PROVIDED PASSAGE -
------------------------------

The protections contained in section 29 only apply to reports that have been made 'in good faith'. The protections prescribed in the section include a prohibition on the identity of the person who made the report, unless the person who made the report consents or by leave of a court or other body before which proceedings have been concluded. In regard to the admissibility of a report, or its contents, para 29(1)(d) of the Act provides that reports to which the section applies, or their contents are not admissible, unless they are proceedings of the kind prescribed in that para.
Section 29 of the Care Act is in the following terms:
29 Protection of persons who make reports or provide certain information
(1) If, in relation to a child or young person or a class of children or young persons, a person makes a report in good faith to the Director-General or to a person who has the power or responsibility to protect the child or young person or the class of children or young persons:
(a) the making of the report does not constitute a breach of professional etiquette or ethics or a departure from accepted standards of professional conduct, and
(b) no liability for defamation is incurred because of the report, and
(c) the making of the report does not constitute a ground for civil proceedings for malicious prosecution or for conspiracy, and
(d) the report, or evidence of its contents, is not admissible in any proceedings other than the following proceedings (and appeals arising from the following proceedings):
(i) care proceedings in the Children's Court,
(ii) proceedings in relation to a child or young person under the Family Law Act 1975 of the Commonwealth,
(iii) proceedings in relation to a child or young person before the Supreme Court or the Civil and Administrative Tribunal,
(iv) proceedings before the Civil and Administrative Tribunal,
(v) proceedings under the Coroners Act 2009, and
(e) a person cannot be compelled in any proceedings to produce the report or a copy of or extract from it or to disclose or give evidence of any of its contents, and
(f) the identity of the person who made the report, or information from which the identity of that person could be deduced, must not be disclosed by any person or body, except with:
(i) the consent of the person who made the report, or
(ii) the leave of a court or other body before which proceedings relating to the report are conducted,
and, unless that consent or leave is granted, a party or witness in any such proceedings must not be asked, and, if asked, cannot be required to answer, any question that cannot be answered without disclosing the identity or leading to the identification of that person.
(1A) A certificate purporting to be signed by the Director-General [now Secretary] that a document relating to a child or young person or a class of children or young persons is a report to which this section applies is admissible in any proceedings and, in the absence of evidence to the contrary, is proof that the document is such a report.

------------------------------

INPUT DATA -
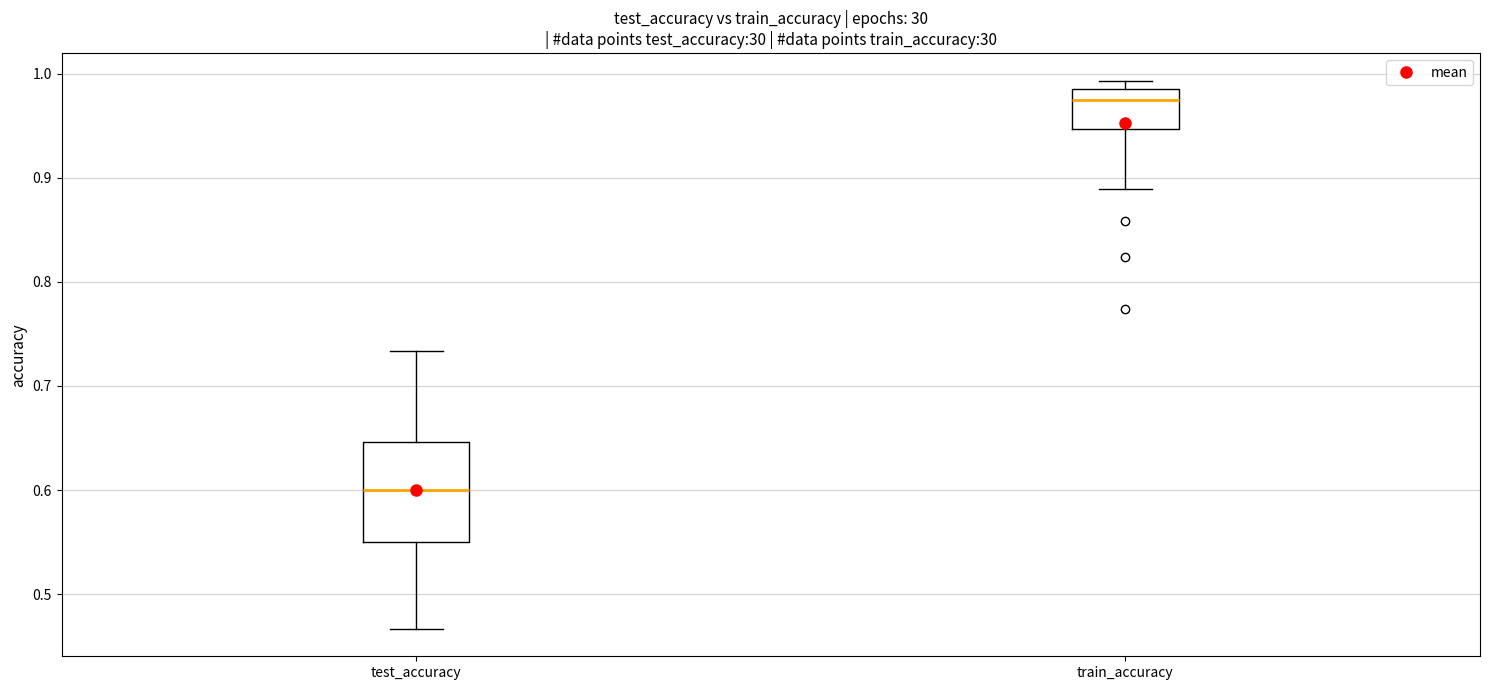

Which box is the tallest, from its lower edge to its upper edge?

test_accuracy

------------------------------

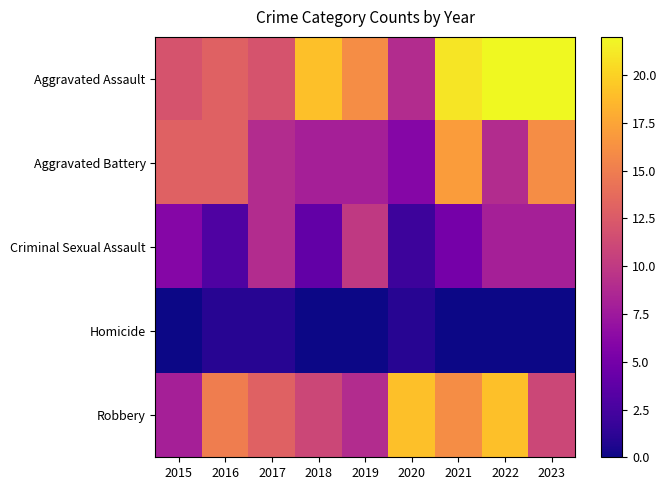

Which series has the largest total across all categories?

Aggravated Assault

------------------------------

YOUR TASKS -
1. In the passage on section 29 of the Care Act, write out word for word the part that opens with the words containing "(1A) A certificate" and closes with "such a report.".
2. According to the passage on section 29 of the Care Act, what must be true of a report for the section's protections to apply?
3. Carry on the passage on section 29 of the Care Act, starting right after its last sentence.
The material has no connection to the section 29 passage.

ANSWER SECTION -
1.
(1A) A certificate purporting to be signed by the Director-General [now Secretary] that a document relating to a child or young person or a class of children or young persons is a report to which this section applies is admissible in any proceedings and, in the absence of evidence to the contrary, is proof that the document is such a report.

2. The report must have been made in good faith.

3.
(2) A court or other body cannot grant leave under subsection (1) (f) (ii) unless the court or other body is satisfied that the evidence is of critical importance in the proceedings and that failure to admit it would prejudice the proper administration of justice.
(3) A court or other body that grants leave under subsection (1) (f) (ii):
(a) must state the reasons why leave is granted, and
(b) must ensure that the holder of the report is informed that evidence as to the identity of the person who made the report, or from which the identity of that person could be deduced, has been disclosed.
(3A) The protections given by this section to a person who makes a report apply to:
(a) any person who provided information on the basis of which the report was made, in good faith, to the person, and
(b) any person who otherwise was in good faith concerned in making such a report or causing such a report to be made,
in the same way as they apply in respect of the person who actually made the report.
(4) Subsection (1) (f) does not prevent the disclosure of information from which the identity of a person may be deduced if the prohibition on the disclosure of that information would prevent the proper investigation of the report.
(4A) Subsection (1) (f) also does not prevent the disclosure to a law enforcement agency of the identity of the person who made the report (the reporter), or information from which the identity of the reporter could be deduced, if:
(a) the identity of the reporter, or the information, is disclosed in connection with the investigation of a serious offence or reportable conduct alleged to have been committed or done against a child or young person, and
(b) the disclosure is necessary for the purposes of safeguarding or promoting the safety, welfare and well-being of any child or young person (whether or not the victim of the alleged offence).
(4B) However, subsection (4A) does not apply unless:
(a) a senior officer of the law enforcement agency to which the disclosure is made has, before the disclosure is made, certified in writing that obtaining the reporter's consent would prejudice the investigation of the serious offence or reportable conduct concerned, or
(b) the person or body that makes the disclosure has, before making the disclosure, certified in writing that it is impractical to obtain the consent of the reporter.
(4C) The person or body that discloses to a law enforcement agency the identity of the reporter, or the information from which the identity of the reporter could be deduced, is required to notify the reporter of the disclosure unless:
(a) it is not reasonably practicable in the circumstances to do so, or
(b) the law enforcement agency to which the disclosure is made has advised the person or body that notifying the reporter would prejudice the investigation of the serious offence or reportable conduct concerned.
(5) (Repealed)
(6) In this section:
court includes a court exercising federal jurisdiction.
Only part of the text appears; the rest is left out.